* 抽出テキスト:
============

北海道知事 クマ増加“保護重視の状況に変化 積極的に駆除”へ

クマによる被害や目撃情報が相次ぐ中、北海道の鈴木知事は個体数が増えていて保護を重視する状況に変化が生じているとして、今後はクマの駆除に積極的に取り組む必要があるという認識を示しました。

北海道内のヒグマの数は、令和2年度の推定で1万1700頭と、この30年で倍増していて、各地でクマによる被害や目撃情報が相次いでいます。

これについて北海道の鈴木知事は、27日の記者会見で「ヒグマの個体数そのものが増え、保護してきたこれまでとは背景となる状況が変わってきている。今までとは違った形で取り組んでいかなければいけない」と述べ、今後はクマの駆除に積極的に取り組む必要があるという認識を示しました。

そのうえで、鈴木知事は、国がクマの捕獲費用などを補助する緊急支援を実施する方針を示したことを受けて、26日に環境省に対し、ハンターの支援制度を創設して出動経費や報酬を支払うことや、冬眠中のクマなどを駆除する「春期管理捕獲」を拡大するため、ハンターの育成支援に取り組むことなどを要請したと明らかにしました。

============

[多視点幾何データ]
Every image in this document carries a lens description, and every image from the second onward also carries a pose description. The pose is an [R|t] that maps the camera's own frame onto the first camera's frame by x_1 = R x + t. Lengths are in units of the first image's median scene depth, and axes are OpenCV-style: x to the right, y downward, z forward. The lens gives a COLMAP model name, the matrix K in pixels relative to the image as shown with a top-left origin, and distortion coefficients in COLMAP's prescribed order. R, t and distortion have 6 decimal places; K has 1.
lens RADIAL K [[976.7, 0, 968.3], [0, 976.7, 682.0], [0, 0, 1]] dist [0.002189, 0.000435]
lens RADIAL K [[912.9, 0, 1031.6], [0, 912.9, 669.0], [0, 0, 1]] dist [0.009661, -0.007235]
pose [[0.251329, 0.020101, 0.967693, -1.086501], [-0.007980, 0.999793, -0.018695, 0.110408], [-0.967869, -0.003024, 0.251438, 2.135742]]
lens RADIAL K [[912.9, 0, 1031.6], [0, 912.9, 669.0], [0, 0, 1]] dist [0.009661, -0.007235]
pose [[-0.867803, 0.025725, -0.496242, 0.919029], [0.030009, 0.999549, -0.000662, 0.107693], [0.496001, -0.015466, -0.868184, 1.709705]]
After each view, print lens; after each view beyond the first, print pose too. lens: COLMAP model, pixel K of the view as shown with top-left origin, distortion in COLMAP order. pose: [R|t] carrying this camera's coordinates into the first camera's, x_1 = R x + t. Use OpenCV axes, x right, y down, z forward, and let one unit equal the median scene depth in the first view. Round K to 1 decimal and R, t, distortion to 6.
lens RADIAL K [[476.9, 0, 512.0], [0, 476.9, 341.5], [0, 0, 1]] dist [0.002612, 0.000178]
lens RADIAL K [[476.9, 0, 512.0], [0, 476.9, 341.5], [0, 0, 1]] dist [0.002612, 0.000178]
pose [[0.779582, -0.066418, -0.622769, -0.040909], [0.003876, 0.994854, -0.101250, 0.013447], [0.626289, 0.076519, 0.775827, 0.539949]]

============

* 演習課題:
(a) 抽出テキストの「北海道内のヒグマの数は、令和」から「要請したと明らかにしました。」まで（この語句を含む）を、一字一句違えずに書き写してください。
(b) 抽出テキストによれば、令和2年度の推定で北海道内のヒグマの数は何頭とされていますか。

* 演習の解答:
(a)
北海道内のヒグマの数は、令和2年度の推定で1万1700頭と、この30年で倍増していて、各地でクマによる被害や目撃情報が相次いでいます。

これについて北海道の鈴木知事は、27日の記者会見で「ヒグマの個体数そのものが増え、保護してきたこれまでとは背景となる状況が変わってきている。今までとは違った形で取り組んでいかなければいけない」と述べ、今後はクマの駆除に積極的に取り組む必要があるという認識を示しました。

そのうえで、鈴木知事は、国がクマの捕獲費用などを補助する緊急支援を実施する方針を示したことを受けて、26日に環境省に対し、ハンターの支援制度を創設して出動経費や報酬を支払うことや、冬眠中のクマなどを駆除する「春期管理捕獲」を拡大するため、ハンターの育成支援に取り組むことなどを要請したと明らかにしました。

(b) 1万1700頭です。